-- PROBLEM DESCRIPTION --
Look through the data below for the line with "BLACK-COLOURED SOFT TOY", and transcribe it exactly together with each line after it up to and including the line with "none -> PILLOW (825, 420)". Give nothing else.

-- EXTRACTED MATERIAL --
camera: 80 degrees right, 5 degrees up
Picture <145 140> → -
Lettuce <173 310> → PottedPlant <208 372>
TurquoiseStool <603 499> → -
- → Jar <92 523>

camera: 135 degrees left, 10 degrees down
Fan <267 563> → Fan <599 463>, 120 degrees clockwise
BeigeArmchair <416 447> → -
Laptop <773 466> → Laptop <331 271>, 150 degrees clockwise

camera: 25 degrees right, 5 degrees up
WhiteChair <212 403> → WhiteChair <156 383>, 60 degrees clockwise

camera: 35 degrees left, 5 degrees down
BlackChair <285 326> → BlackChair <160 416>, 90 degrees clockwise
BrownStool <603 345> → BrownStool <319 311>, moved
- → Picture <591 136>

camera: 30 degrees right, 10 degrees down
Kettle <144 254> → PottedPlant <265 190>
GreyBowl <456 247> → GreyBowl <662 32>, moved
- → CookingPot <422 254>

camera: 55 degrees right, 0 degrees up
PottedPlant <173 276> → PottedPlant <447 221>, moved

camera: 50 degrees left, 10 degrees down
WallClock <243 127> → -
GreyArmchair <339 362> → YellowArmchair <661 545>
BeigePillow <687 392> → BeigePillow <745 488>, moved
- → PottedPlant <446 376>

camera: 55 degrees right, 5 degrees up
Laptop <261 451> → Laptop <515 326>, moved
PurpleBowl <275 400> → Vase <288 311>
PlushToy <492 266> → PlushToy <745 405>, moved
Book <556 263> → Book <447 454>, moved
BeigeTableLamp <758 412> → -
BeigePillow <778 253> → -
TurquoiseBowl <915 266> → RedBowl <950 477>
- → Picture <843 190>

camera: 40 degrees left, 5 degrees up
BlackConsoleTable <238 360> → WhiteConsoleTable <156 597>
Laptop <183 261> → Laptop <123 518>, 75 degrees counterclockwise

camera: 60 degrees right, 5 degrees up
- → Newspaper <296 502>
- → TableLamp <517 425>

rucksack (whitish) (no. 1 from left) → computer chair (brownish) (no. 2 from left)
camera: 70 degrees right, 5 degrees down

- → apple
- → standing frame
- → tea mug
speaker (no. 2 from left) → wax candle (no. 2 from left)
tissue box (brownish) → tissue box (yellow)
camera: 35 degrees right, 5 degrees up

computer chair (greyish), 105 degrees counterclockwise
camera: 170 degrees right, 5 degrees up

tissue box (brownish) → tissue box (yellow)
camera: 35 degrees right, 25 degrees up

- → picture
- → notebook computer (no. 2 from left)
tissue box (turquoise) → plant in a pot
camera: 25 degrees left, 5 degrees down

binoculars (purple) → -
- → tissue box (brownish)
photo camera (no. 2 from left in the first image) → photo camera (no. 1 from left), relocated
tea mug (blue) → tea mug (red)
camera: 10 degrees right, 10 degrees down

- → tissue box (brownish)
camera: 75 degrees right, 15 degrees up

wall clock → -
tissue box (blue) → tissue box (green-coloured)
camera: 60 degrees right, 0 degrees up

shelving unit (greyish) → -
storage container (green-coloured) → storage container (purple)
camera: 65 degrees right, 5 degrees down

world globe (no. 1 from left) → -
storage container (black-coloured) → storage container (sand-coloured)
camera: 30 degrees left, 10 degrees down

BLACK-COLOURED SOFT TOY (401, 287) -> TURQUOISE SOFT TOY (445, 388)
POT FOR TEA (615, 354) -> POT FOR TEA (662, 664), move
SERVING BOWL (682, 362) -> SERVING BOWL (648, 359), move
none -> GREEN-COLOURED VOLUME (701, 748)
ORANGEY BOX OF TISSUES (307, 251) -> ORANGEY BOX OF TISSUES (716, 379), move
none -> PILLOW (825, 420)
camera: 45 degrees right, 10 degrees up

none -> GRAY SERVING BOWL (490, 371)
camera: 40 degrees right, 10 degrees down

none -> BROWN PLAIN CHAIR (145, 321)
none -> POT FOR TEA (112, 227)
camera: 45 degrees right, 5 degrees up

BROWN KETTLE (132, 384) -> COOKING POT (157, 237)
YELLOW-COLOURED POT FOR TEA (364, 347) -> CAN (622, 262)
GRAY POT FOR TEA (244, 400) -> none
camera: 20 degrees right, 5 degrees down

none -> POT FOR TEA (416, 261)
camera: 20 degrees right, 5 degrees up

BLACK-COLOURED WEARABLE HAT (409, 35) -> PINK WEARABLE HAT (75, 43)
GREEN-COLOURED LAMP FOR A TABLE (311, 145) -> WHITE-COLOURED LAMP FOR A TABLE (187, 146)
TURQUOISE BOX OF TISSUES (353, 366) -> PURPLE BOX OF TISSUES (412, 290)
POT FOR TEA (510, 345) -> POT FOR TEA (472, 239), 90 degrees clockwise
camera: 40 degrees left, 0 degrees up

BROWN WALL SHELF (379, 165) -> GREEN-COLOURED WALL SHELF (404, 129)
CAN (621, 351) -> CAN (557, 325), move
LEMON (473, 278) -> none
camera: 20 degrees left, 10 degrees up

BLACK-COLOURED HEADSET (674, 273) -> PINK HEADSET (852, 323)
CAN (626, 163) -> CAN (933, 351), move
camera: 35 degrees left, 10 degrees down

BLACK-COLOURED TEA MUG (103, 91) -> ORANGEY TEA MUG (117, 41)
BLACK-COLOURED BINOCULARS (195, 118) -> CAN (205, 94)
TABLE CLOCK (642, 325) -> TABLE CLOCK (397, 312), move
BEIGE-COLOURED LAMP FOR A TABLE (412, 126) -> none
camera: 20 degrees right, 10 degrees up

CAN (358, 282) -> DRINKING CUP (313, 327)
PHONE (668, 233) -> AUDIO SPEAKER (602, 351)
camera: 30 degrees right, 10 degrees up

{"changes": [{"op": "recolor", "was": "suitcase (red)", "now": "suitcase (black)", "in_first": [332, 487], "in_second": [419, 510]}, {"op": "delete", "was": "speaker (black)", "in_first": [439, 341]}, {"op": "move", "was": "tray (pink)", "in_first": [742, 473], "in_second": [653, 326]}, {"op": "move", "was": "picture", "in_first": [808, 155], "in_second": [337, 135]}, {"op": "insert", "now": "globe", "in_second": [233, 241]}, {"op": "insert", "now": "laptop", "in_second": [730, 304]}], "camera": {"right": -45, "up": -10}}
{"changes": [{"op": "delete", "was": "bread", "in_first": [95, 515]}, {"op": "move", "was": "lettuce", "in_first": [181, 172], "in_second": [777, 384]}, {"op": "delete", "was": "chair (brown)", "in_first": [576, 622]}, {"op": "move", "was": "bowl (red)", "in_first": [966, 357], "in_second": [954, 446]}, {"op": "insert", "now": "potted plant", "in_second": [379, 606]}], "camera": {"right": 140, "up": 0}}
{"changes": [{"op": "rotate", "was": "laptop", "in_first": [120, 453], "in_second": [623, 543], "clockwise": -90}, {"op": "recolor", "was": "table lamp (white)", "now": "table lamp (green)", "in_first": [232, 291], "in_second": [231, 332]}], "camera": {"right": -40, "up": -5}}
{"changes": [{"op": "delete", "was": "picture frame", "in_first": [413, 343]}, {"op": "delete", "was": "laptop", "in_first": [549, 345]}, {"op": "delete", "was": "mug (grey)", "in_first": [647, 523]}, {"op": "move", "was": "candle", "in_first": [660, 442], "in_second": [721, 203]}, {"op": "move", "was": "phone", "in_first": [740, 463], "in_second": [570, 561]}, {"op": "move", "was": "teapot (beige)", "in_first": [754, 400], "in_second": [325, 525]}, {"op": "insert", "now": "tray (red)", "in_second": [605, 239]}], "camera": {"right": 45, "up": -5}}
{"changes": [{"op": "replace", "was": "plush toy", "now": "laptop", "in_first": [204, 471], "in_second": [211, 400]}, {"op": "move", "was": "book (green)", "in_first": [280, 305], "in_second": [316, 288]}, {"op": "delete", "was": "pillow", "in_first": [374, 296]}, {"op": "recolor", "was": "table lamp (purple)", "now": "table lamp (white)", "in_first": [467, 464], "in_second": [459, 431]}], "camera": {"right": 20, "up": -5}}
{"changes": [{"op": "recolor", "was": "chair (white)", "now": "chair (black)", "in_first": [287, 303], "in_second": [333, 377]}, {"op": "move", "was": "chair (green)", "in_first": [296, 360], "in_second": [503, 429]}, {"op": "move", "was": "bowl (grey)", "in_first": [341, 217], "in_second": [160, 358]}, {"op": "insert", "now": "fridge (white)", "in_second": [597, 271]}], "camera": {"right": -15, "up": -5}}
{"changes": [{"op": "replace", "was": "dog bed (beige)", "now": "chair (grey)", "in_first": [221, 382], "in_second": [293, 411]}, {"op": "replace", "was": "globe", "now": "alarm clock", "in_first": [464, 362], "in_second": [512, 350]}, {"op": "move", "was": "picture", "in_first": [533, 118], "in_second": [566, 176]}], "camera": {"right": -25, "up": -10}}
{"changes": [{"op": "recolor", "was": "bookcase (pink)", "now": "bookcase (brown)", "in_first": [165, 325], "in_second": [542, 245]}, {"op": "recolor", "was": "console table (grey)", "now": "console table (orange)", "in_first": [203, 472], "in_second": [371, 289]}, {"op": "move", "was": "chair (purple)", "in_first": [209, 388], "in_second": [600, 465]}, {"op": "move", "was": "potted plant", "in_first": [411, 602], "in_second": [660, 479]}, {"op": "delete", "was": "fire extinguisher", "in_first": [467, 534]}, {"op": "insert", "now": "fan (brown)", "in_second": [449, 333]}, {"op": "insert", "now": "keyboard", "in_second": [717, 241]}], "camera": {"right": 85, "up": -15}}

-- REPLY TO THE EXERCISE --
BLACK-COLOURED SOFT TOY (401, 287) -> TURQUOISE SOFT TOY (445, 388)
POT FOR TEA (615, 354) -> POT FOR TEA (662, 664), move
SERVING BOWL (682, 362) -> SERVING BOWL (648, 359), move
none -> GREEN-COLOURED VOLUME (701, 748)
ORANGEY BOX OF TISSUES (307, 251) -> ORANGEY BOX OF TISSUES (716, 379), move
none -> PILLOW (825, 420)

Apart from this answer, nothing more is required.